You are the evil genius called up by so many methods and in so many different shapes that neither
you nor your conjurors can be seized in a firm, sure grip. You will not assume a definite form, nor tell
what master summoned you—and thus you elude while you haunt and torture us all. Where you cannot
creep, you send a dim, terrible resemblance of yourself—a specter that can walk where it will—in the
palace, in the quiet home, in the counting rooms where gold is heaped; that can drive men to deeds
even you cannot evoke, beauty and truth from the soul of man. It is fear of poverty. We spend much
time in studying you, you monster; we puzzle over the problem of where you come from and how we
are to annihilate you, as we never puzzled over our school-day problems. We devote a great deal of
thought and learning to you; we analyze, pick you to pieces, turn you over and over; and some of us
who see how impossible it is to get rid of you try to make out you are not so hideous after all—probably
a blessing cleverly disguised—always for somebody else, however. No individual ever gave you a
welcome on his own account yet. Oh, you are an important monster—you get notice enough, and
that, with your impudence, is all you want. Some of us have an idea how you sneaked into the world
and how it is you keep your grip here so well. And we have designs on you. Wait till we—not know
you better; heavens, we know you but too well—but till we find all your weak points; till we find where
all the strings that direct your baleful creepings run to; and then your days are numbered! We are
very philosophic about you. We who have studied you. We can discuss you in the abstract with great
composure; but the miserable little details of everyday life, where you creep about and pinch and
annoy and distract us—there you have us yet.
The miserable way you have of crowding in calculation of the butcher’s bill and contents of the slim purse
between the lines of our best literary efforts; of mixing up plans of making our clothes last through another
season with the constructive elements of an elaborate essay; of tearing down the halo which a feebly growing
renown builds about an author, and making him or her appear the most commonplace personage—there is
where your power over us never wanes. People imagine an author (as we used in childish days to imagine
a king, always sitting in state with a crown on his head and a shining scepter in his hand) sitting at a desk
in elegant composure, ready at any moment to converse with the most awe-inspiring personages as sensibly
as he writes. And you, miserable desecrater of all beautiful fancies, you tear away the halo and show him
up to some admiring visitor, splitting wood by the back door in a ragged coat, or sifting ashes in the ash-box,
looking the dustiest, forlornest object in the world. And your hateful, unbanishable ghost stalking at his side
makes him forget his own ability till he talks like an imbecile. To a woman your shadow is heavier and darker.

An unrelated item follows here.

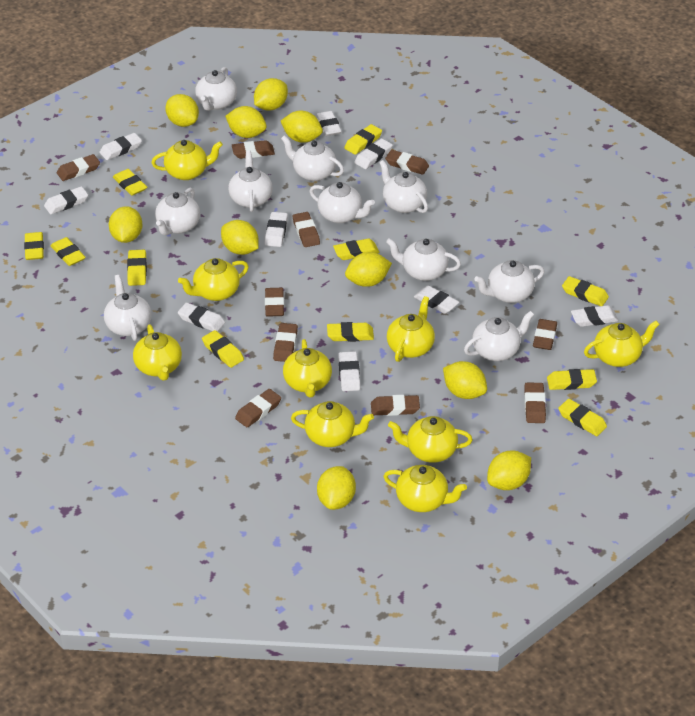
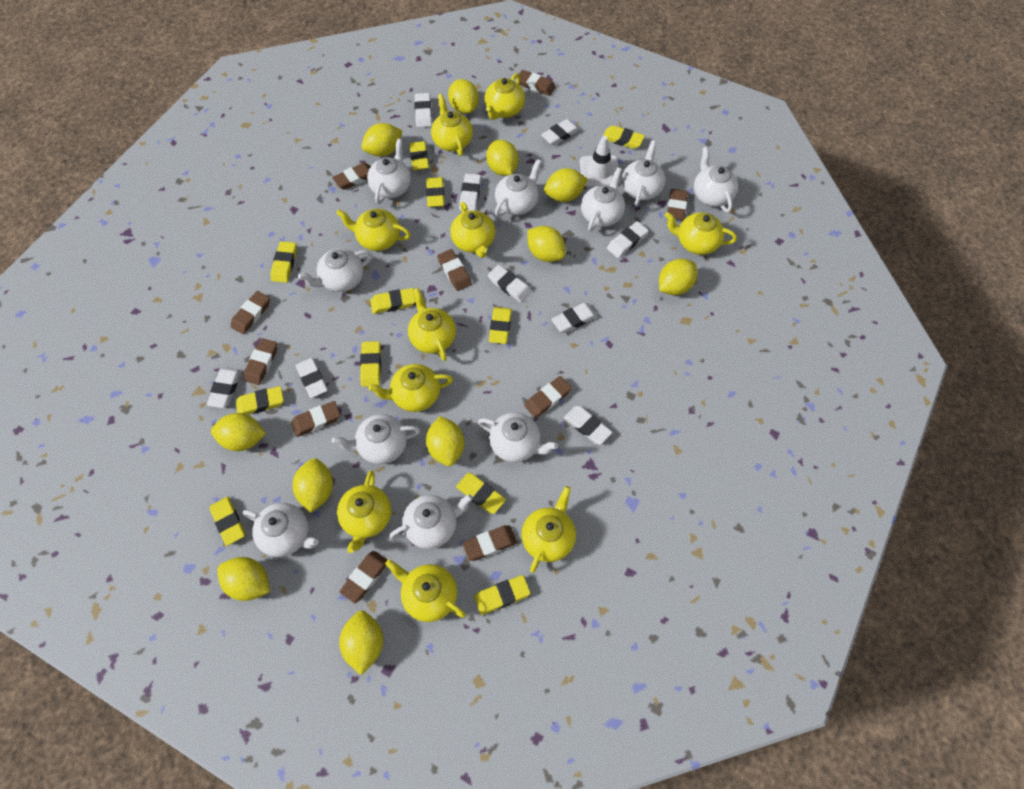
white traffic cone: none = 0 -> [580,136,620,187] = 1
yellow lemon: [109,206,142,243] [165,94,199,127] [221,220,259,255] [225,106,267,138] [254,78,288,110] [281,111,323,143] [317,466,356,510] [345,252,392,287] [443,361,487,399] [487,451,531,490] = 10 -> [211,413,266,451] [218,557,270,601] [292,458,333,513] [339,610,383,675] [362,123,402,157] [426,416,464,466] [448,79,479,114] [486,140,518,176] [528,226,565,262] [544,168,588,202] [659,259,697,295] = 11
yellow teapot: [133,325,182,381] [151,140,223,180] [178,258,249,301] [283,339,332,398] [291,401,374,447] [383,465,467,512] [387,296,435,362] [388,416,473,463] [584,320,660,367] = 9 -> [336,209,411,251] [337,470,391,553] [368,364,453,412] [385,559,466,622] [408,288,456,361] [431,94,473,156] [450,202,495,258] [484,73,525,120] [521,486,576,573] [665,212,737,255] = 10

She may succeed in weaving many sweet thoughts in other minds about her individuality. She lives in a golden
atmosphere—to others. But let them come nearer where you lower, and she is but a plain, shabby, stammering
woman, scrubbing the floor perhaps as energetically as your stupidest victim. It is not always where you do your
worst that you cause the most suffering. Your victims starve and freeze to death; they pine in prisons and die in
the gutters; but they feel no more exquisite pangs of pain than does the spirit made sensitive by the civilization
which pretends it cannot do without you—that must endure your modified, ceaseless presence. No, you have
no acceptable apology for crowding among us uninvited. You go tagging along after wealth as though you were
its shadow; and I suppose if wealth will pile itself into towers it will cast just such shadows; but we don’t want you.
And when enough of us find out you don’t belong here, and that even wealth, whose servile slave you seem to
be, never asked you here—remember—you go!